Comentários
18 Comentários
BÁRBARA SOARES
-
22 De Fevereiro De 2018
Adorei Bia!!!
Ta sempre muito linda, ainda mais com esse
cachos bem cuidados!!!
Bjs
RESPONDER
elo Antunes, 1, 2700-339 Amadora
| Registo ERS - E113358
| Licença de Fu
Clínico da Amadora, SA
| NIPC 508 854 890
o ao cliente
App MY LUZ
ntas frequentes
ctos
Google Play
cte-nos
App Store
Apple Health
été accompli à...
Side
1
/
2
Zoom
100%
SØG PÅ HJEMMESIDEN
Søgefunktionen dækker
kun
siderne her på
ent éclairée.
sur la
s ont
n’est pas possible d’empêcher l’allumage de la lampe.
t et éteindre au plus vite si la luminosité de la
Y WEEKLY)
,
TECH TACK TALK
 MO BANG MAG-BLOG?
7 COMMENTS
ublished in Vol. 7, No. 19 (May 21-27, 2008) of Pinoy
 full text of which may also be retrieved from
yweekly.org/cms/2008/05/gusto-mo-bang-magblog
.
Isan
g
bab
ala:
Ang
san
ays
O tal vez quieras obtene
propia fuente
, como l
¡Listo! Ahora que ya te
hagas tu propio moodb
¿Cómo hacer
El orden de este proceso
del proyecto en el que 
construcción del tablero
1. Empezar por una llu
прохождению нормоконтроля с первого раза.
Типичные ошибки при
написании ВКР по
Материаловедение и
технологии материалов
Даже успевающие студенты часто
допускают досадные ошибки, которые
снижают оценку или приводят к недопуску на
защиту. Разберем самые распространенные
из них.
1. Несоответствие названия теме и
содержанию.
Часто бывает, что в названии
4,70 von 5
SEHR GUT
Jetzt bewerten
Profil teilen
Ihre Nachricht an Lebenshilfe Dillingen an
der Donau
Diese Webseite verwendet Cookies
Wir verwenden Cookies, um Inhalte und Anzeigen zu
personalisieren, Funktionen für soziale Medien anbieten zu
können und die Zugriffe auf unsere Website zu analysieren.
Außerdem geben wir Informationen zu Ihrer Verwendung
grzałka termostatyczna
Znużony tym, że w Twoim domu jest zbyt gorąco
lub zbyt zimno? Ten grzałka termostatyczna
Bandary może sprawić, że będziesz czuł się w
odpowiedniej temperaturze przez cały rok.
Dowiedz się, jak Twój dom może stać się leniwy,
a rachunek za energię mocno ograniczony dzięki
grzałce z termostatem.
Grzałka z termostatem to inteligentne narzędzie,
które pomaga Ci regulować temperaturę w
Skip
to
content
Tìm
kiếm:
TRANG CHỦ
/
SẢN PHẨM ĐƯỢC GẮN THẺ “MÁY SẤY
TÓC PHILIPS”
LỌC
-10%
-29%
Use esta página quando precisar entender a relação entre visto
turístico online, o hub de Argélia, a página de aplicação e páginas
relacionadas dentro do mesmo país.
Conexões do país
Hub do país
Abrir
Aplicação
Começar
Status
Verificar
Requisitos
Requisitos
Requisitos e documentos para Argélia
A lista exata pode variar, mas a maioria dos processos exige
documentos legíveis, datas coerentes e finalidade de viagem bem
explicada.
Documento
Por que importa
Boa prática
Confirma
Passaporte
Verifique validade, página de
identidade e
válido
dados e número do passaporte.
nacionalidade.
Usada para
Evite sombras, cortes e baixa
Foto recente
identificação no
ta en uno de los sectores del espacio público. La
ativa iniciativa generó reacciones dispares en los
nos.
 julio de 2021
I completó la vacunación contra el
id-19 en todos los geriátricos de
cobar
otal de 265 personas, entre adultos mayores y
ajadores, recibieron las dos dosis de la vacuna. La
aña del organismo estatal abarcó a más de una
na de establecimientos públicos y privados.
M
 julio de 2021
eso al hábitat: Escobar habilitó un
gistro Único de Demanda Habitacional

_ _ _ _

→ **Activity**
Look above for the line that contains "id-19 en todos los geriátricos de". Starting there, transcribe every line exactly until you have copied the line that contains "eso al hábitat: Escobar habilitó un".

→ **Result for this exercise**
id-19 en todos los geriátricos de
cobar
otal de 265 personas, entre adultos mayores y
ajadores, recibieron las dos dosis de la vacuna. La
aña del organismo estatal abarcó a más de una
na de establecimientos públicos y privados.
M
 julio de 2021
eso al hábitat: Escobar habilitó un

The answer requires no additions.